Online lender Modai collapsed late last year; The door to his abandoned office is plastered with a notice that the financial regulators are investigating him. Individual investors who put 1 billion yuan ($ 149 million) of their cash into the company, whose name means “magic pocket,” wonder if they will ever see their money again.

Peer-to-peer lending platforms that match people who have money with those who need it were introduced in China around 2015. Industry leader Weidai lures lenders with hooks like “BMW used as collateral. One-month rate” at annualized 5%. “

A notice on the door of the peer-to-peer lender Modai said the company is under investigation by Chinese financial regulators.

These platforms upload asset information after verifying vehicle registration and identification of borrowers. Borrowers are often self-employed or small and medium-sized business owners who have difficulty obtaining credit from banks. Occasionally, peer-to-peer lenders bundle loan applications and solicit capital from investors for the package.

Unsecured loans are offered at annual interest rates of 8% to 10%, and the platforms are a tempting investment vehicle for people who have been looking for an investment opportunity for their money since the collapse of the stock market bubble in summer 2015. Banks are considered to be safer, but typically only bring 4 to 5% per year.

The online loan market has grown rapidly. In 2015 there were nearly 3,500 peer-to-peer lenders. At the end of 2017, they had more than 1 trillion yuan in outstanding loans.

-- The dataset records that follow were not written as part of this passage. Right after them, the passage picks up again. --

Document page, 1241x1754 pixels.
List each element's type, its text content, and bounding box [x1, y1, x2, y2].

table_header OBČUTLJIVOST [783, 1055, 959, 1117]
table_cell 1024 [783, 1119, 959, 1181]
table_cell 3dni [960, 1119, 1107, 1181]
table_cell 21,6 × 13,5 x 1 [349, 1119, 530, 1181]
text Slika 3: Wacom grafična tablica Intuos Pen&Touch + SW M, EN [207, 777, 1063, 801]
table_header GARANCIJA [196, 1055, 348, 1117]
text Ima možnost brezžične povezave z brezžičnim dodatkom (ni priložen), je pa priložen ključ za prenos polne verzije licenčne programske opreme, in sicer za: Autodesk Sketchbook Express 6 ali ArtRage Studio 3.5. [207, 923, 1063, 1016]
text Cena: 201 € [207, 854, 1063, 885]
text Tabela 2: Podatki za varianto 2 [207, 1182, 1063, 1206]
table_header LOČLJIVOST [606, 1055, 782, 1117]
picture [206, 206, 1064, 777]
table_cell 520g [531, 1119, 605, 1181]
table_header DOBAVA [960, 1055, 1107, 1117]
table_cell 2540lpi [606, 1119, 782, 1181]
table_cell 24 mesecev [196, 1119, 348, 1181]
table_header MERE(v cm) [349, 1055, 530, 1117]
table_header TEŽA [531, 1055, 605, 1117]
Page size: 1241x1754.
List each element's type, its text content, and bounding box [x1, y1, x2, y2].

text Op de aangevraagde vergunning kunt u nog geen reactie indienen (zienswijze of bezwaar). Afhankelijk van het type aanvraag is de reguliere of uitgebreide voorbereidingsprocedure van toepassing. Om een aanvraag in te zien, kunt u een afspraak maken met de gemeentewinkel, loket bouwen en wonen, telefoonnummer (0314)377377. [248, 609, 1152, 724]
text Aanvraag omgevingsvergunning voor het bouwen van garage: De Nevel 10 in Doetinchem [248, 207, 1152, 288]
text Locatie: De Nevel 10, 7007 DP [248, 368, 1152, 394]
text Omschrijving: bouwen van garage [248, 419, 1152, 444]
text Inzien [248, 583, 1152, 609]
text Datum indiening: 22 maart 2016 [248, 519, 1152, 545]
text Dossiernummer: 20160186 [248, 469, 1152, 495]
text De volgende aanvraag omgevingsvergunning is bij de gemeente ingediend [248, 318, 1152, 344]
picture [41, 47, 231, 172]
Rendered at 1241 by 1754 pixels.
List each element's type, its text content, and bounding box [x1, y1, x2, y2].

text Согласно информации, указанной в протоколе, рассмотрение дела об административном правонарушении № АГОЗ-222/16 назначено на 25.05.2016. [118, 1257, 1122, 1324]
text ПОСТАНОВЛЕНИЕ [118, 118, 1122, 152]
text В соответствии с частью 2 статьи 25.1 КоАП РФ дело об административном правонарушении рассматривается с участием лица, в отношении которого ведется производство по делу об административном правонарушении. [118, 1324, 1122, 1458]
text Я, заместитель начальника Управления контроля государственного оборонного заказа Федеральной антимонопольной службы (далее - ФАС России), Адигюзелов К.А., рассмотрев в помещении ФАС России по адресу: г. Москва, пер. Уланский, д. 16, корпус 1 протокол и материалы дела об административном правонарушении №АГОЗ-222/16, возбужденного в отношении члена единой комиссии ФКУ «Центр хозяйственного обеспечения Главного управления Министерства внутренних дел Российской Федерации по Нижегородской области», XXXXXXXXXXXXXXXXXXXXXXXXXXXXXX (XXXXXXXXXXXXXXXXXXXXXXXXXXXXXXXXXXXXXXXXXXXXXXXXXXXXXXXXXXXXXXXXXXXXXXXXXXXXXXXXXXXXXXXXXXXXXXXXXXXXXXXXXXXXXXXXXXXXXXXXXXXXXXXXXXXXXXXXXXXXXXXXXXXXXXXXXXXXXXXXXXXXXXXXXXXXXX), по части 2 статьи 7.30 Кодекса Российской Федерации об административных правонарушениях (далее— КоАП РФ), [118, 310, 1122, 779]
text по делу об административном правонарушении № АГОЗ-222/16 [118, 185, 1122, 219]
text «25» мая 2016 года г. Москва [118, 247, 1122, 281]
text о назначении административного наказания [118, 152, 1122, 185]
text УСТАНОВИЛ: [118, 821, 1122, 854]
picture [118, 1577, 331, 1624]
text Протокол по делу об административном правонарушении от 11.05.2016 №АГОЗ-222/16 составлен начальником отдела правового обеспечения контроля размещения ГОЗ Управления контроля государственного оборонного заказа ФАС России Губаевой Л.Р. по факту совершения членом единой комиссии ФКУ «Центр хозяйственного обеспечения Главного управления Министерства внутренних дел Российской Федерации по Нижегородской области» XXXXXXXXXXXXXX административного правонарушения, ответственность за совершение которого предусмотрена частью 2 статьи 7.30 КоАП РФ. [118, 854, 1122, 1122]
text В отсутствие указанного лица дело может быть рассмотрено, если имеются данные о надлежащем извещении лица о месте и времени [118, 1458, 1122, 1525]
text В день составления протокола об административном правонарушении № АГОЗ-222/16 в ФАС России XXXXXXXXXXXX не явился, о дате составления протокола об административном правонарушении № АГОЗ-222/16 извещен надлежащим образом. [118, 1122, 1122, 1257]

The tide turned last year after President Xi Jinping’s government decided to curb excess credit, even if it meant slower economic growth. Xi was concerned that ailing companies continued to turn to online lenders in addition to widespread fraud in the industry.

The government ordered banks to scrutinize loans to peer-to-peer lenders, 80% of whom allegedly have not segregated their working capital from funds under management. Since the volume of brokered deals with many lenders is only around 1 billion yuan, a market shakeout is inevitable if the banks tighten their credit checks on them.

While some peer-to-peer lenders are pure Ponzi schemes, a sizable number collapsed in 2018 due to a liquidity crisis. Until the middle of last year, Modai was expected to first repay investors before liquidating itself.

The number of peer-to-peer lenders in China has fallen two-thirds from its peak, while the loan balance has fallen below 800 billion yuan. There are around 10 major peer-to-peer lenders listed inside or outside China, and consolidation, led by companies like Weidai, Yirendai and the PPDAI Group, is likely to accelerate.

Regulators have pushed for market shakeout to discipline the industry after multiple lenders escaped with tens of billion yuan in investor money in 2016 and 2017. However, analysts say the hasty pace of consolidation has hurt the economy.

Cautious investors are moving away from the stock market. The closely watched Shanghai Composite Index fell to its lowest level in more than four years in early January and has yet to rally sharply despite the government’s aggressive stimulus measures.

At a time when China faces a slowing economy and a trade war with the US, the side effects of the government’s approach to peer-to-peer lending could persist.